--- Aim of the exercise ---
In the Oracle RAC post, what port does the DBATEST connection use?

--- Extract ---
————
I’m a big fan of accessing the database via services and there are some nice new features with database services in 11gR2. However I got a nasty shock when performing some patch maintenance with an 11.2.0.1 RAC system that had applications using services. Essentially I did not realise what happens to a service when you shutdown an instance for maintenance. Let me demonstrate:
oracle@linuxrac1:DBA1 ~> srvctl add service -d DBA -s DBA_TEST -P BASIC -e SELECT -r "DBA1" -a "DBA2" oracle@linuxrac1:DBA1 ~> srvctl start service -d DBA -s dba_test
This has the following configuration:
oracle@linuxrac1:DBA1 ~> srvctl config service -d DBA -s DBA_TEST Service name: DBA_TEST Service is enabled Server pool: DBA_DBA_TEST Cardinality: 1 Disconnect: false Service role: PRIMARY Management policy: AUTOMATIC DTP transaction: false AQ HA notifications: false Failover type: SELECT Failover method: NONE TAF failover retries: 0 TAF failover delay: 0 Connection Load Balancing Goal: LONG Runtime Load Balancing Goal: NONE TAF policy specification: BASIC Preferred instances: DBA1 Available instances: DBA2
So the service is now online on the node where DBA1 (preferred node in definition) runs:
oracle@linuxrac1:DBA1 ~> crsctl stat res "ora.dba.dba_test.svc" -t
--------------------------------------------------------------------------------
NAME TARGET STATE SERVER STATE_DETAILS
--------------------------------------------------------------------------------
Cluster Resources
--------------------------------------------------------------------------------
ora.dba.dba_test.svc
1 ONLINE ONLINE linuxrac1
any examples I’ve seen, show what happens to a service when you perform shutdown abort. First lets see what our tns connection looks like:
DBATEST =
(DESCRIPTION =
(ADDRESS_LIST =
(ADDRESS = (PROTOCOL = TCP)(HOST = linuxrac.nominet.org.uk)(PORT = 1521))
)
(LOAD_BALANCE=no)
(CONNECT_DATA =
(SERVICE_NAME = DBA_TEST)
(FAILOVER_MODE =
(TYPE=SELECT)
(METHOD=BASIC)
)
)
)
————
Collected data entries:
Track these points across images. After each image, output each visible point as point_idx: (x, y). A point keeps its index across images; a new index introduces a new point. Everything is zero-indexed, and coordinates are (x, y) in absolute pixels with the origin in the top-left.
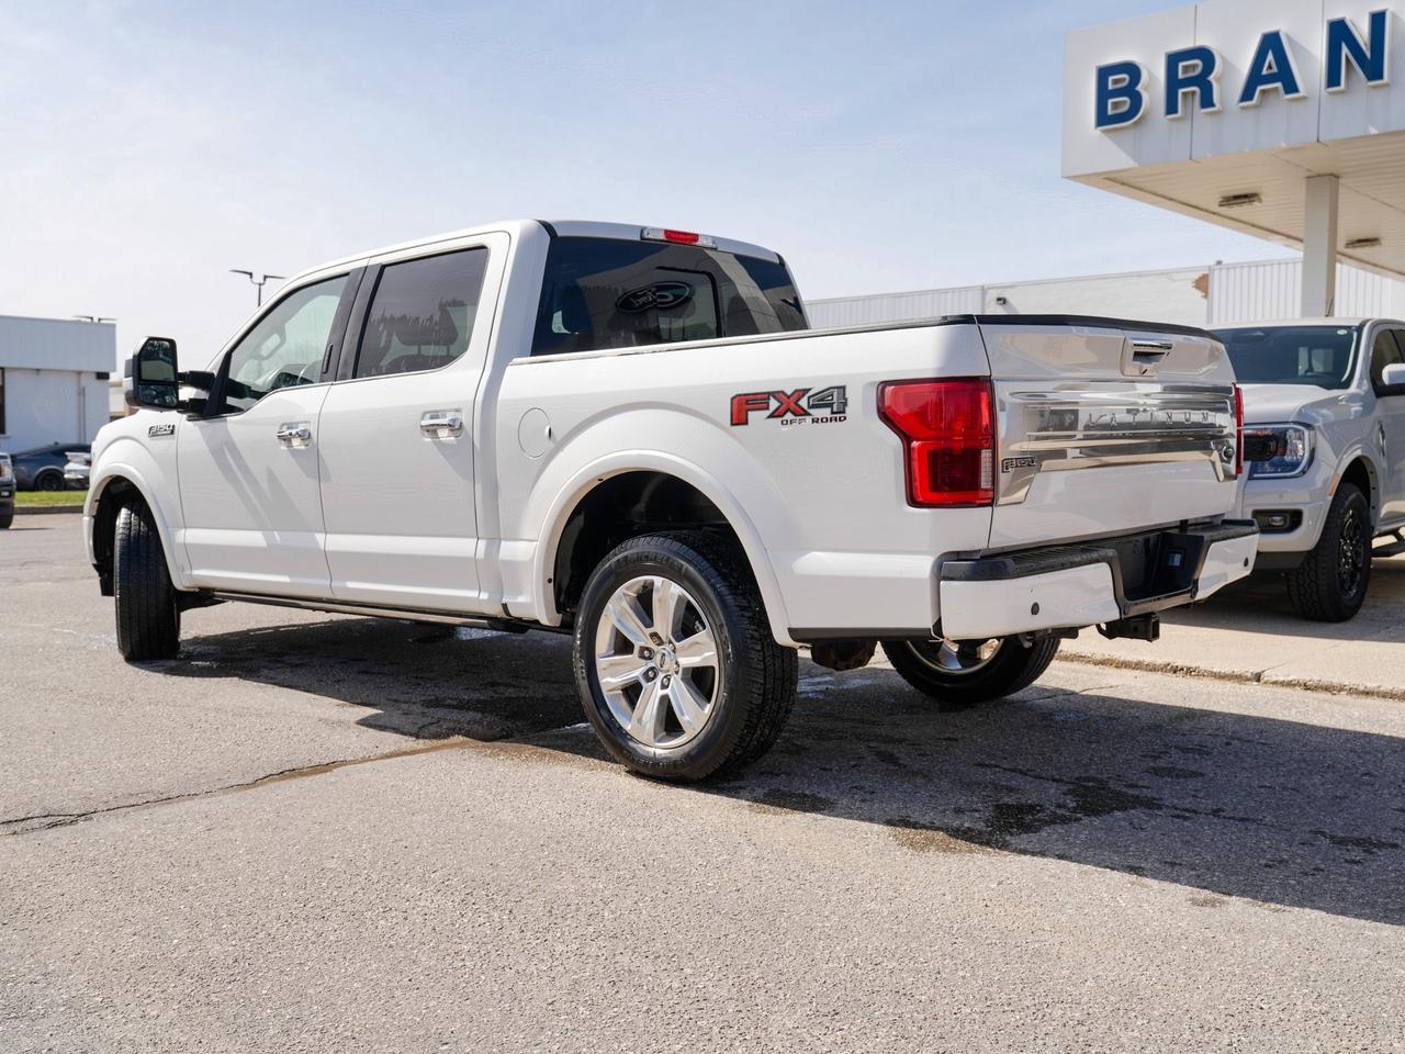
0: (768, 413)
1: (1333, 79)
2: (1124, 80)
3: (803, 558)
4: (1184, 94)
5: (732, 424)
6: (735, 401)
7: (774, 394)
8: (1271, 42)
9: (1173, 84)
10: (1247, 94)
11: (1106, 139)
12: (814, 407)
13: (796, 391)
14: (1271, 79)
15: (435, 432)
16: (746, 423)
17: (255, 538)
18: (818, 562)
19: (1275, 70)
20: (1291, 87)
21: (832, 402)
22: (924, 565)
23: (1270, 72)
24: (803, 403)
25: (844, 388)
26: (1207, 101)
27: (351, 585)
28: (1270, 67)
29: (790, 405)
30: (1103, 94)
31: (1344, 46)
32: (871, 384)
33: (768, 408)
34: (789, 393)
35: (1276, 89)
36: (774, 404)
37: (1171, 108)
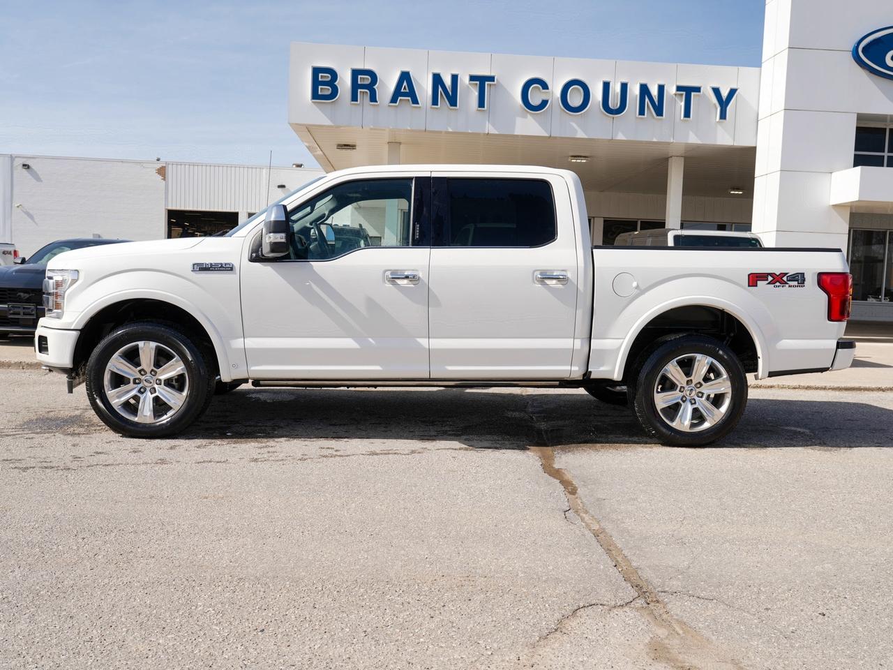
————
--- Written response ---
Port 1521.